In the first book of Harry Potter (Harry Potter & the Philosopher’s Stone) Harry stumbles across a mirror late one night when exploring the Hogwarts castle. He is instantly entranced and fixated. He seeks to return, night after night, to stare longingly into the mirror.
I have been thinking a lot about crushes, fixated infatuation and the feeling of falling wildly in love as metaphorically like the Mirror of Erised in Harry Potter: it shows people their heart’s desire but is just an illusion. Harry sees his parents. Ron sees himself winning the house cup etc.
Many people have wasted away in front of the mirror, longing, trying to get what they want out of it… Voldemort sees himself using the philosopher’s stone to become immortal. At that point what Harry wants most is to find the stone and not use it. It appears in his pocket.
We see a beautiful illusion in another person. Maybe it is the child inside ourselves teaching out for reunion with a parental saviour. Maybe it is the happily ever after Prince rescue that feels so close to a death wish with heavenly afterlife.
On some level we want to surrender to oblivion and not to have to do so much. Life is exhausting. We are weary. Everything is hard. But maybe the equivalent of finding the philosopher’s stone our my pocket is discovering a hidden nugget of truth or deeper self awareness.

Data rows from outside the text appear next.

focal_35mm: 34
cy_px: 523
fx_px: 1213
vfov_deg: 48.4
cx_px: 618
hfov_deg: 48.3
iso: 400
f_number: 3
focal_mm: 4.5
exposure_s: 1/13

Relating to other people is often a process of navigating projections.
A similar reflection of relationships is represented in Osho’s Zen cards:
7 of Water: Projections
The man and woman in this card are facing each other, yet they are not able to see each other clearly. Each is projecting an image they have constructed in their minds, covering the real face of the person they are looking at.

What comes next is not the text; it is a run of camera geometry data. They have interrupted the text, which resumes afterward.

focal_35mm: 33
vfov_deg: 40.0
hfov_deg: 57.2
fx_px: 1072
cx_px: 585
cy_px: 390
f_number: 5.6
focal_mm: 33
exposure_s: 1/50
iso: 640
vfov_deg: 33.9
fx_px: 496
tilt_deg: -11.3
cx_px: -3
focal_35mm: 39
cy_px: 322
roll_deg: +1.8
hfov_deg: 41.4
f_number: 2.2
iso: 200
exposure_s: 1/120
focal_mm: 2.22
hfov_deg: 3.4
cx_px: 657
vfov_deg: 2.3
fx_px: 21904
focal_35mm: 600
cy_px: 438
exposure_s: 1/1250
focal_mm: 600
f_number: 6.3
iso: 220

All of us can get caught up in projecting movies of our own making onto the situations and people surrounding us. It happens when we are not fully aware of our own expectations, desires and judgments; instead of taking responsibility for them and owning them, we try to attribute them to others. A projection can be devilish or divine, disturbing or comforting, but it is a projection nonetheless–a cloud that prevents us from seeing reality as it is. The only way out is to recognize the game. When you find a judgment arising about another, turn it around: Does what you see in others really belong to you? Is your vision clear, or clouded by what you want to see?
In a cinema hall, you look at the screen, you never look at the back–the projector is at the back. The film is not there really on the screen; it is just a projection of shadow and light. The film exists just at the back, but you never look at that. And the projector is there. Your mind is at the back of the whole thing, and the mind is the projector. But you always look at the other, because the other is the screen.
When you are in love the person seems beautiful, no comparison. When you hate, the same person seems the ugliest, and you never become aware of how the same person can be the ugliest and the same person can be the most beautiful…. So the only way to reach to truth is to learn how to be immediate in your vision, how to drop the help of the mind. This agency of the mind is the problem, because mind can create only dreams….
Through your excitement the dream starts looking like reality. If you are too excited then you are intoxicated, then you are not in your senses. Then whatsoever you see is just your projection. And there are as many worlds as there are minds, because every mind lives in his own world.Osho Hsin Hsin Ming: The Book of Nothing, Chapter 7
Just as Osho says: look at the back, look at what’s really behind the projection.